▸ WHAT YOU NEED TO DO
Skip the pictures and write out, word for word, the lines below from the one with "jamVerlag GmbH" through the one with "Upacara Gabungan Enam Peringat", inclusive.

★ ★ ★ ★

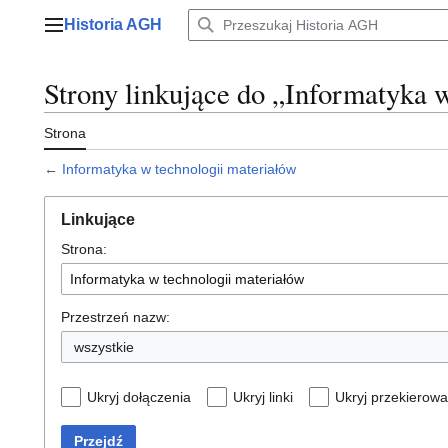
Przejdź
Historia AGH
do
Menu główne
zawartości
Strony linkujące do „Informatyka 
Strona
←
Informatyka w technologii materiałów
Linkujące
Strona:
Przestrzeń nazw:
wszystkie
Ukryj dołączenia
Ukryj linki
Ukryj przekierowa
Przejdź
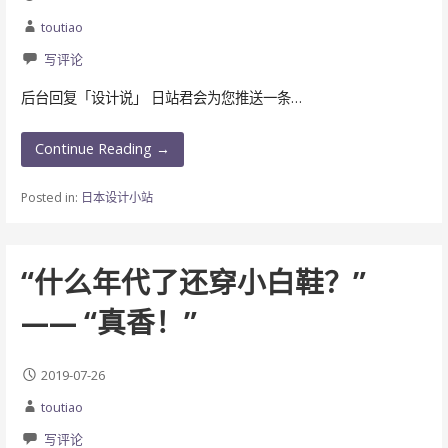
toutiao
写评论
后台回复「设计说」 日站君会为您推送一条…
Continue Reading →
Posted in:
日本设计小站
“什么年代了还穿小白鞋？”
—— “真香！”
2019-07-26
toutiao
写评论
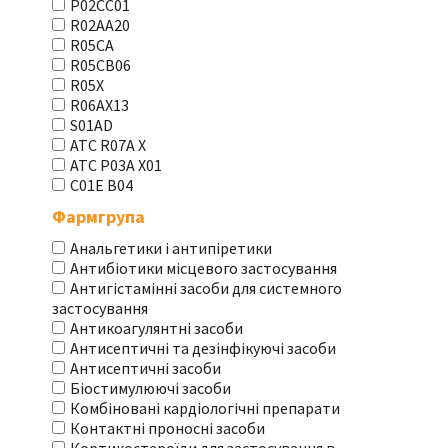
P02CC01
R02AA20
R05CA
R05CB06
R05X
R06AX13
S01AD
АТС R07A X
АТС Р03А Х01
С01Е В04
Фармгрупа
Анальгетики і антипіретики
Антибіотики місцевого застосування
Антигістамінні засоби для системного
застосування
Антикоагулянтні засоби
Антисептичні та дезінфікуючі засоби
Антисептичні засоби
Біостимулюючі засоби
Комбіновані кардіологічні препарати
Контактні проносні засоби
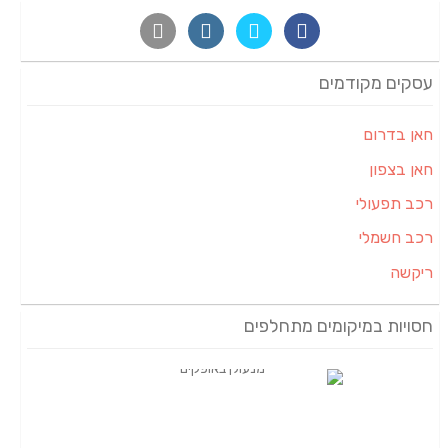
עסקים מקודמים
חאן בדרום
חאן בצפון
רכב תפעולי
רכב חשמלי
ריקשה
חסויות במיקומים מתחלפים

★ ★ ★ ★

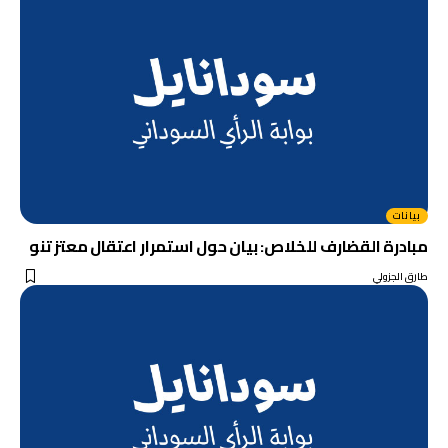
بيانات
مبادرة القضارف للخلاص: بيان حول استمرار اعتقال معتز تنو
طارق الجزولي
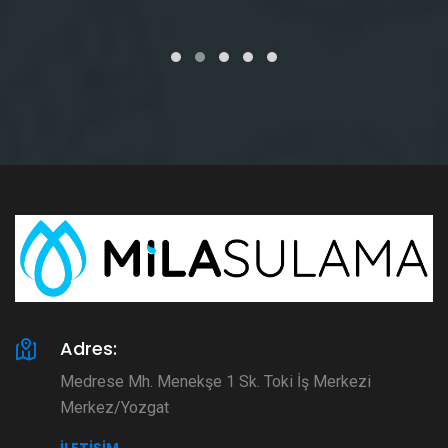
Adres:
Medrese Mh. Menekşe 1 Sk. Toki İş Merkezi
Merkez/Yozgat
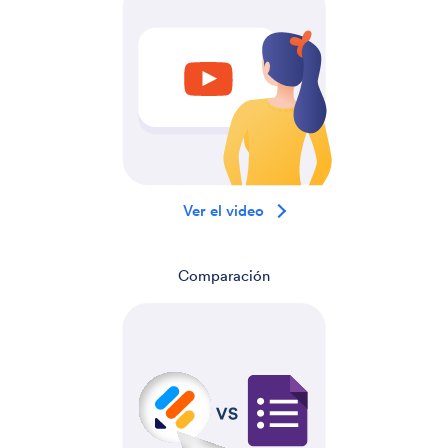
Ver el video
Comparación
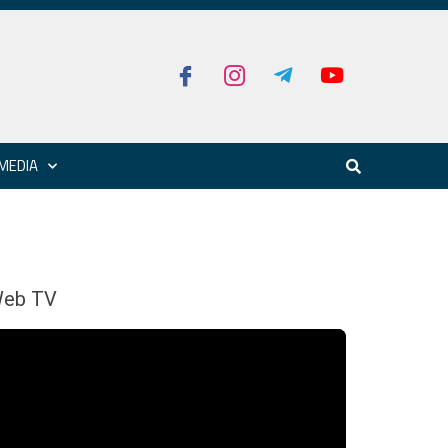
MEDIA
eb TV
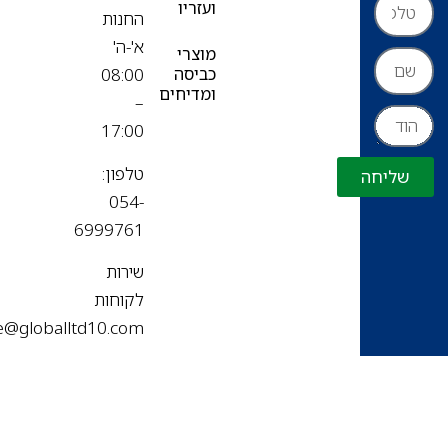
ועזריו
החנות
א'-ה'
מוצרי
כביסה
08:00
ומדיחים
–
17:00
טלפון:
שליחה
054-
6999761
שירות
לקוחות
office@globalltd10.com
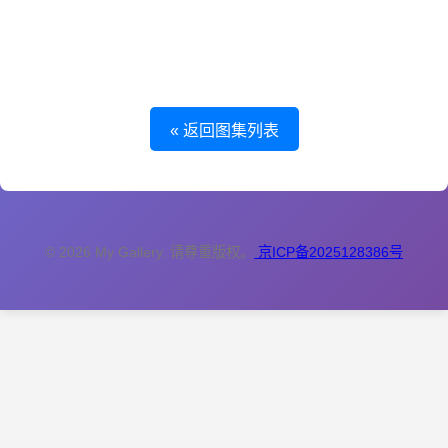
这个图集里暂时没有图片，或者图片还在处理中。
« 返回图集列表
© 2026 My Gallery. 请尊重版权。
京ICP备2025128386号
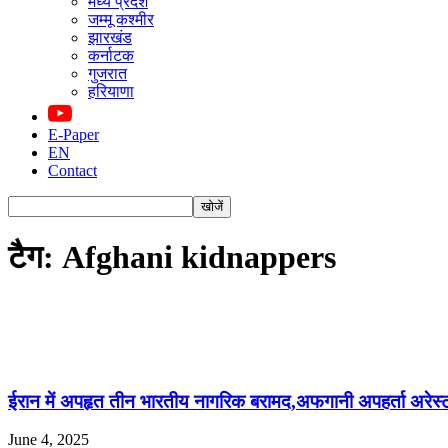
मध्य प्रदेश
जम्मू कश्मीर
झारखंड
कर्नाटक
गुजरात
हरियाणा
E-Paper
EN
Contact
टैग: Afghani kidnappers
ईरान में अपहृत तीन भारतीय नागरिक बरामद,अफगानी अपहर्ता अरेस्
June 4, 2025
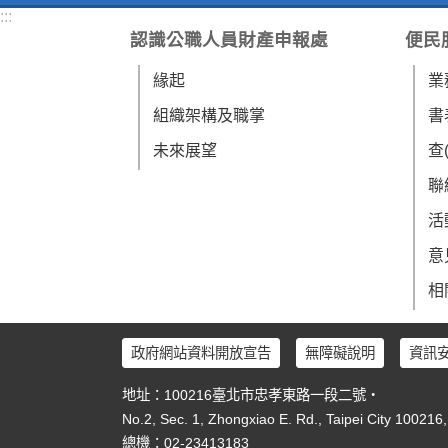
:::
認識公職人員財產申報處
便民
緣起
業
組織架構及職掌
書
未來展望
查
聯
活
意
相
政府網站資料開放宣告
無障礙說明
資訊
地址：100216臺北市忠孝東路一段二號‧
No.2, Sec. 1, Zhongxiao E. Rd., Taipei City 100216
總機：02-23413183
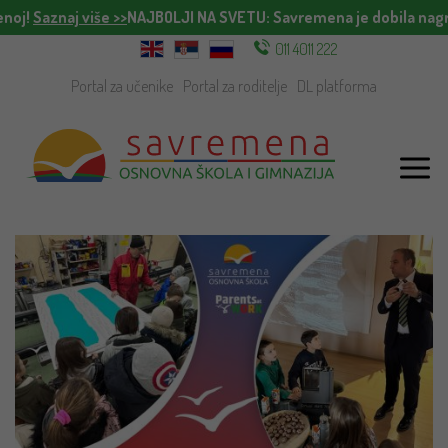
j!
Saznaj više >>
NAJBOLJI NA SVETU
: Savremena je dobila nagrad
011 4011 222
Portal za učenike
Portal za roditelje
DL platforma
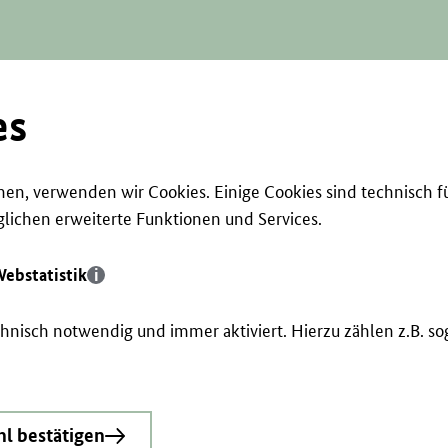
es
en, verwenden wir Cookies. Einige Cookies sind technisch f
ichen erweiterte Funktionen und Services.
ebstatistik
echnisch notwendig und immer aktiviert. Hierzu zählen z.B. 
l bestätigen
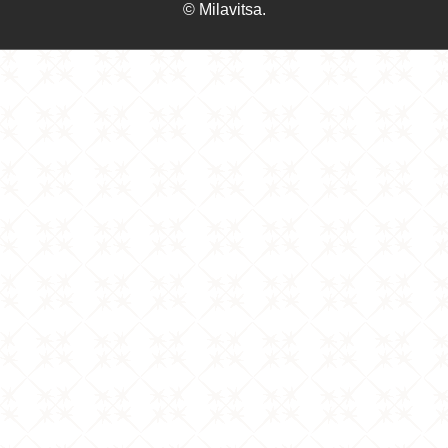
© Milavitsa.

★ ★ ★ ★

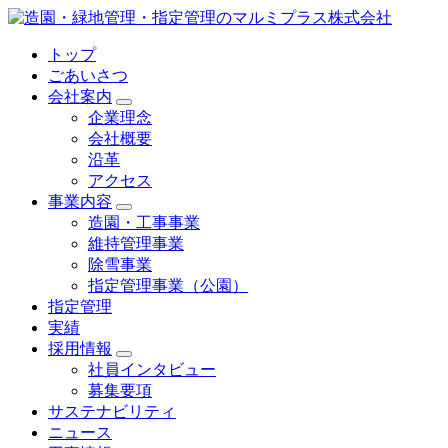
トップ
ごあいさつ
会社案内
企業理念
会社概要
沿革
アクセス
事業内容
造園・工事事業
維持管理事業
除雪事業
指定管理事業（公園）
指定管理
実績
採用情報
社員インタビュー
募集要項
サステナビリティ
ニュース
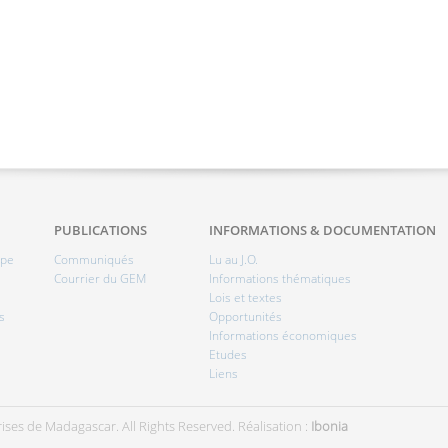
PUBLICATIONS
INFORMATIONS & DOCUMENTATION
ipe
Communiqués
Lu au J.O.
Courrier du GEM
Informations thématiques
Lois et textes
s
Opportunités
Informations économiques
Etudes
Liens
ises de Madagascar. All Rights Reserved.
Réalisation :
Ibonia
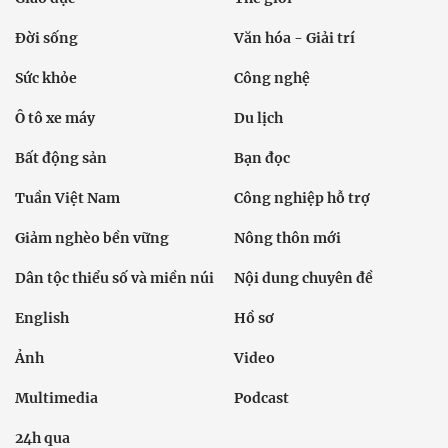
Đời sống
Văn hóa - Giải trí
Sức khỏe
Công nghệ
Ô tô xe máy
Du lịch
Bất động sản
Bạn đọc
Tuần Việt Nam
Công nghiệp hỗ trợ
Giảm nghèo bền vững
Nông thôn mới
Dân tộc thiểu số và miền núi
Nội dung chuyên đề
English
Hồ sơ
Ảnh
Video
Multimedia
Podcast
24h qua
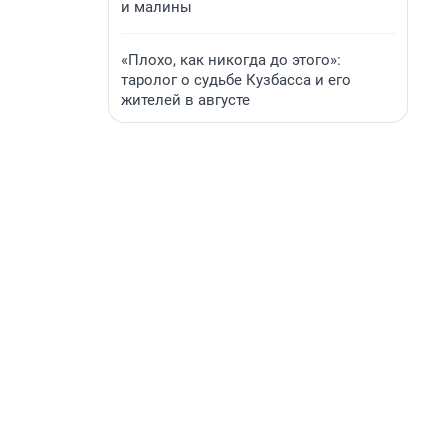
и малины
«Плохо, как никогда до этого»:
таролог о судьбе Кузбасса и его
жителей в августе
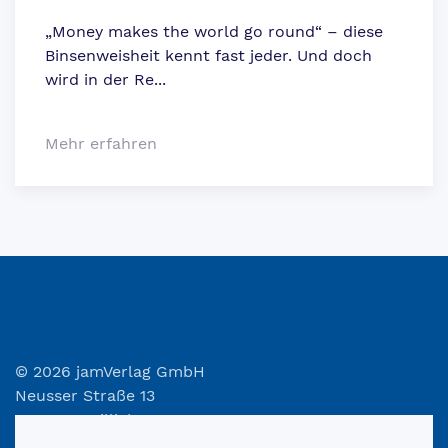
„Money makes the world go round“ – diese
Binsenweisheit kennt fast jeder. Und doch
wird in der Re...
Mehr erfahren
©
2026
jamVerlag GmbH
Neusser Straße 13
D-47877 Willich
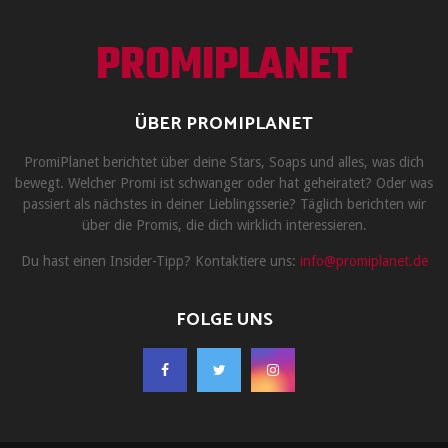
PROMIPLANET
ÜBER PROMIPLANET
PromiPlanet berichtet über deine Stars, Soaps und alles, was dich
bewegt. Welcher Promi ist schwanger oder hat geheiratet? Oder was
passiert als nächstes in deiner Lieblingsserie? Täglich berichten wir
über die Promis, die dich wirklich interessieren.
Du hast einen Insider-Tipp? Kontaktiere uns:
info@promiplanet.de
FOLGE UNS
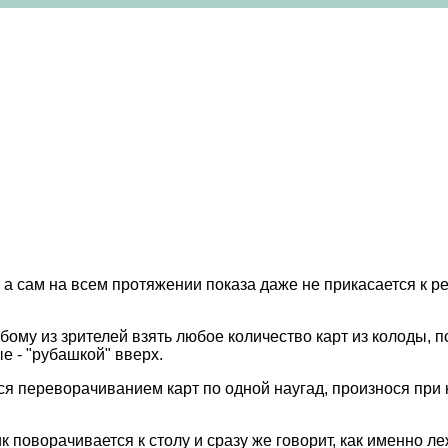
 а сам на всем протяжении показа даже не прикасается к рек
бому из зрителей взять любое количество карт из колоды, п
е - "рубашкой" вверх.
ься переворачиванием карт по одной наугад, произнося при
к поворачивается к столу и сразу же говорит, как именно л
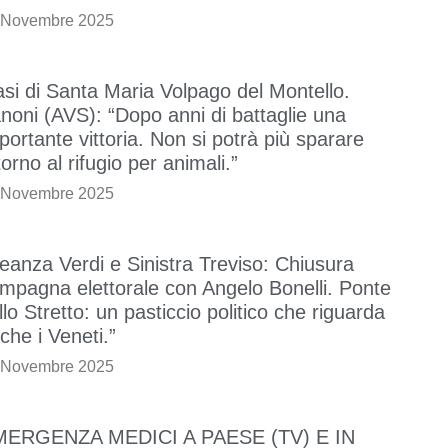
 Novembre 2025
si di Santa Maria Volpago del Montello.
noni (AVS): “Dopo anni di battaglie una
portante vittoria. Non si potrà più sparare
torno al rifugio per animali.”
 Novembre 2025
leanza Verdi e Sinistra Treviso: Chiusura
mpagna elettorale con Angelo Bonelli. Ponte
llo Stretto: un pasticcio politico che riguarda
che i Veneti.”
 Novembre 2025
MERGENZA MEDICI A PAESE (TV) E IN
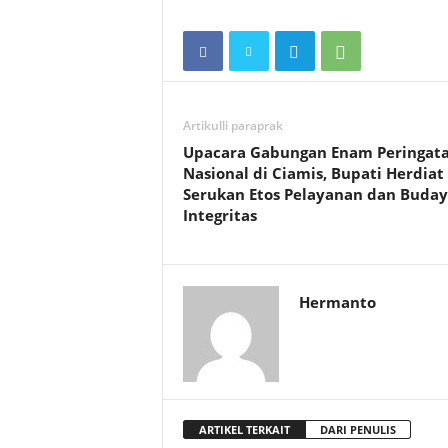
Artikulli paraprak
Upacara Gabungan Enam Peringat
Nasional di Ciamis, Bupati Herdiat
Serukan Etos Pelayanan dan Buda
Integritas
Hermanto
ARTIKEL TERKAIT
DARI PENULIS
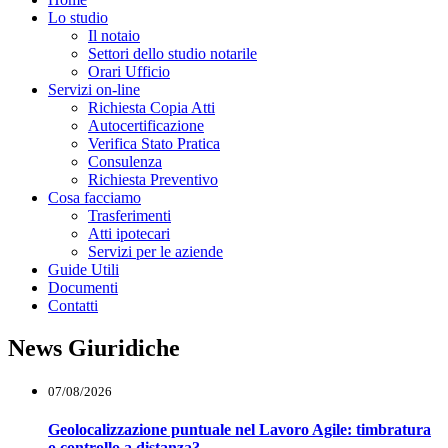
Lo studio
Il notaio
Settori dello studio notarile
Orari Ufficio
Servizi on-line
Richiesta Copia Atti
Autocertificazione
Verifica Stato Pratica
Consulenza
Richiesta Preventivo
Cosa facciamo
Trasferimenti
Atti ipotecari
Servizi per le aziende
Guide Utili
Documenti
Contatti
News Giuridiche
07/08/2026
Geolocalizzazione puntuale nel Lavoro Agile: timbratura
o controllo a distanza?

★ ★ ★ ★

▸ THE COMPLETED TASK
jamVerlag GmbH
Neusser Straße 13
D-47877 Willich
PROMIPLANET
ÜBER PROMIPLANET
PromiPlanet berichtet über deine Stars, Soaps und alles, was dich
bewegt. Welcher Promi ist schwanger oder hat geheiratet? Oder was
passiert als nächstes in deiner Lieblingsserie? Täglich berichten wir
über die Promis, die dich wirklich interessieren.
Du hast einen Insider-Tipp? Kontaktiere uns:
info@promiplanet.de
FOLGE UNS
 а сам на всем протяжении показа даже не прикасается к рек
бому из зрителей взять любое количество карт из колоды, п
е - "рубашкой" вверх.
ься переворачиванием карт по одной наугад, произнося при
к поворачивается к столу и сразу же говорит, как именно л
 Novembre 2025
si di Santa Maria Volpago del Montello.
noni (AVS): “Dopo anni di battaglie una
portante vittoria. Non si potrà più sparare
torno al rifugio per animali.”
 Novembre 2025
leanza Verdi e Sinistra Treviso: Chiusura
mpagna elettorale con Angelo Bonelli. Ponte
llo Stretto: un pasticcio politico che riguarda
che i Veneti.”
 Novembre 2025
MERGENZA MEDICI A PAESE (TV) E IN
Artikulli paraprak
Upacara Gabungan Enam Peringat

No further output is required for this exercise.